Google owner posts 23 per cent drop in profits
Alphabet cites investment policy as the cause for fall
Google parent company Alphabet said yesterday it will miss expectations because of its investment in new business ventures. It announced a 23 per cent drop in profits from a year ago. Despite this, revenues for the three months to September rose 20 per cent to more than $40bn (£31.2bn, €36.1bn),
“We’re very focused on investing for the long term. As a result, quarterly growth can vary — and has varied,” Ruth Porat, Alphabet’s chief financial officer, said. Alphabet reported a $1.5bn hit from "unrealised losses on equity investments that we hold."

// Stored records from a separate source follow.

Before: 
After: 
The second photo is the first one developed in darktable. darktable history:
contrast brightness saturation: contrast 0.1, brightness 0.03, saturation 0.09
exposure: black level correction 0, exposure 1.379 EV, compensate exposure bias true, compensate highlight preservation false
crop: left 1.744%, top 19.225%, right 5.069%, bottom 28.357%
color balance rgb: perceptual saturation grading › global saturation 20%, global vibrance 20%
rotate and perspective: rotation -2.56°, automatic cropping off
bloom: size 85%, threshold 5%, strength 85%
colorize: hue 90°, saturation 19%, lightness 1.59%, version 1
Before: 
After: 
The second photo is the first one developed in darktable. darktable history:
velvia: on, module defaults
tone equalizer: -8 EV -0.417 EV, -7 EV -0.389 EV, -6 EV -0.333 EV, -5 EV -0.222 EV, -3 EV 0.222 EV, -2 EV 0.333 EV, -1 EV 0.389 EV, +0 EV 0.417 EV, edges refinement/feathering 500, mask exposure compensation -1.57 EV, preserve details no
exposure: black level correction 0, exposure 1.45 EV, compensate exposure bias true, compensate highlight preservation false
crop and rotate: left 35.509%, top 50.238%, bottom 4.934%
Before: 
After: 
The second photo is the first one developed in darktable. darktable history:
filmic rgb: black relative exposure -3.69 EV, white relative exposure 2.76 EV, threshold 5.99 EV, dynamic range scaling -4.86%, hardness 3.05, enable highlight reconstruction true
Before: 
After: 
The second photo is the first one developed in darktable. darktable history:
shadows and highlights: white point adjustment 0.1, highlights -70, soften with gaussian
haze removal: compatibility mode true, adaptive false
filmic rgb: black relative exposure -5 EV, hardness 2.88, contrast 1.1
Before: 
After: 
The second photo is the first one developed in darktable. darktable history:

Investments aside, Alphabet had a good quarter. Growth at Google's advertising business grew to nearly $34bn in the three months, up 17 per cent from the same period in the previous year. Google's other revenues such as cloud services, Google Play and hardware increased nearly 39 per cent.
"We continue to invest thoughtfully in talent and infrastructure to support our growth, particularly in newer areas like cloud and machine learning," added Porat.
Alphabet has reportedly made an offer for an undisclosed sum to acquire Fitbit, the US-based wearable tracking device. Fitbit shares are trading up 31 per cent at 12 noon GMT.